小説「桐島、部活やめるってよ」感想

桐島、部活やめるってよ (集英社文庫)

桐島、部活やめるってよ (集英社文庫)

 

あらすじ

高校生の青春小説。男子バレー部キャプテン桐島の退部という事件を中心に、周辺の男子女子5人に起こる出来事を描いた短編5本+番外編1本。

感想

各章で描かれているのは、運動部のレギュラー争い、憧れの男子への片思い、義理の母娘の関係など、昔ながらのテーマもいいんだけど、この小説で秀逸なのは、クラス内で自然発生する上下関係「スクールカースト」を、上と下 両方の立場で描いた2つの章「前田涼也」と「菊池宏樹」だと思う。

クラスの中で「下」の立場の少年「前田涼也」は、アメトーークの「中学の時イケてないグループに属していた芸人」そのもの。
女子と会話する勇気が無く、体育授業のサッカーではボールが来ないよう願い、学生服は学校指定と寸分違わぬものを着用。
お互い目立たない似た者同士の仲間で集い、一般人には理解不能なサブカルチャーの話題で盛り上がり、流行りものには興味がないフリをする。
実にイケてない。

でも実は、スポーツ万能で外見がカッコいい「モテ男子グループ」所属の「上」の立場の少年「菊池宏樹」も、薄っぺらい人間関係や、何に対しても熱中することができない自分に虚無感を感じていて、映画という趣味に没頭する「下」の立場の少年「前田涼也」をまぶしく感じている。

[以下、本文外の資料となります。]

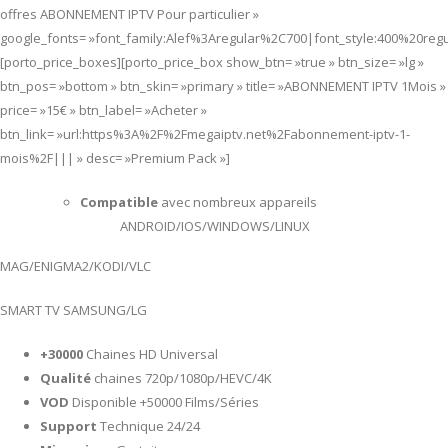
offres ABONNEMENT IPTV Pour particulier »
google_fonts= »font_family:Alef%3Aregular%2C700|font_style:400%20re
[porto_price_boxes][porto_price_box show_btn= »true » btn_size= »lg »
btn_pos= »bottom » btn_skin= »primary » title= »ABONNEMENT IPTV 1Mois »
price= »15€ » btn_label= »Acheter »
btn_link= »url:https%3A%2F%2Fmegaiptv.net%2Fabonnement-iptv-1-
mois%2F||| » desc= »Premium Pack »]
Compatible
avec nombreux appareils
ANDROID/IOS/WINDOWS/LINUX
MAG/ENIGMA2/KODI/VLC
SMART TV SAMSUNG/LG
+30000
Chaines HD Universal
Qualité
chaines 720p/1080p/HEVC/4K
VOD
Disponible +50000 Films/Séries
Support
Technique 24/24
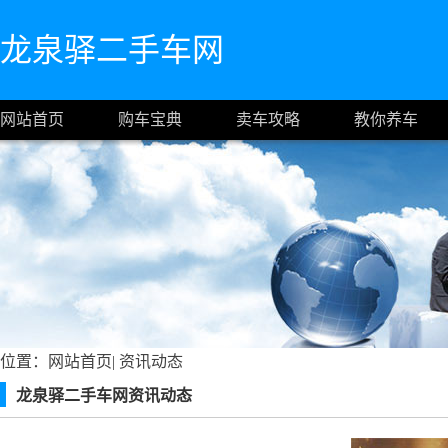
龙泉驿二手车网
网站首页
购车宝典
卖车攻略
教你养车
位置：
网站首页
|
资讯动态
龙泉驿二手车网资讯动态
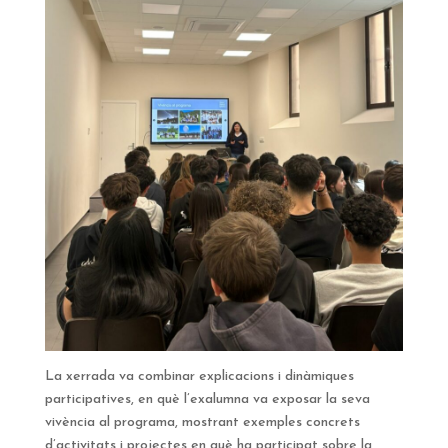
La xerrada va combinar explicacions i dinàmiques
participatives, en què l’exalumna va exposar la seva
vivència al programa, mostrant exemples concrets
d’activitats i projectes en què ha participat sobre la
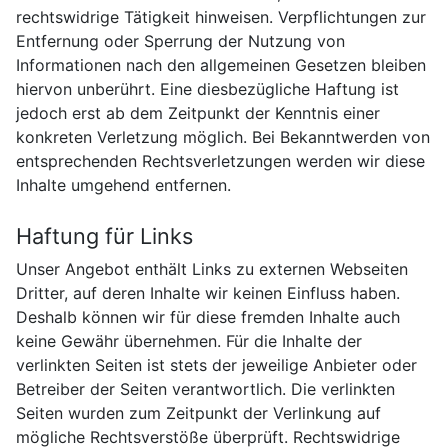
rechtswidrige Tätigkeit hinweisen. Verpflichtungen zur
Entfernung oder Sperrung der Nutzung von
Informationen nach den allgemeinen Gesetzen bleiben
hiervon unberührt. Eine diesbezügliche Haftung ist
jedoch erst ab dem Zeitpunkt der Kenntnis einer
konkreten Verletzung möglich. Bei Bekanntwerden von
entsprechenden Rechtsverletzungen werden wir diese
Inhalte umgehend entfernen.
Haftung für Links
Unser Angebot enthält Links zu externen Webseiten
Dritter, auf deren Inhalte wir keinen Einfluss haben.
Deshalb können wir für diese fremden Inhalte auch
keine Gewähr übernehmen. Für die Inhalte der
verlinkten Seiten ist stets der jeweilige Anbieter oder
Betreiber der Seiten verantwortlich. Die verlinkten
Seiten wurden zum Zeitpunkt der Verlinkung auf
mögliche Rechtsverstöße überprüft. Rechtswidrige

僕が高校生だった20年前と比べ、クラス内上下のグループ分けは明確化・固定化し、イケてない男子には実に生きづらい時代になっているということが良く分かった。
でも、この小説のように、上と下それぞれがお互いを理解しようとする関係が現実でも作れれば、少しは楽になるかも。
今苦しんでいる高校生に読んで欲しい。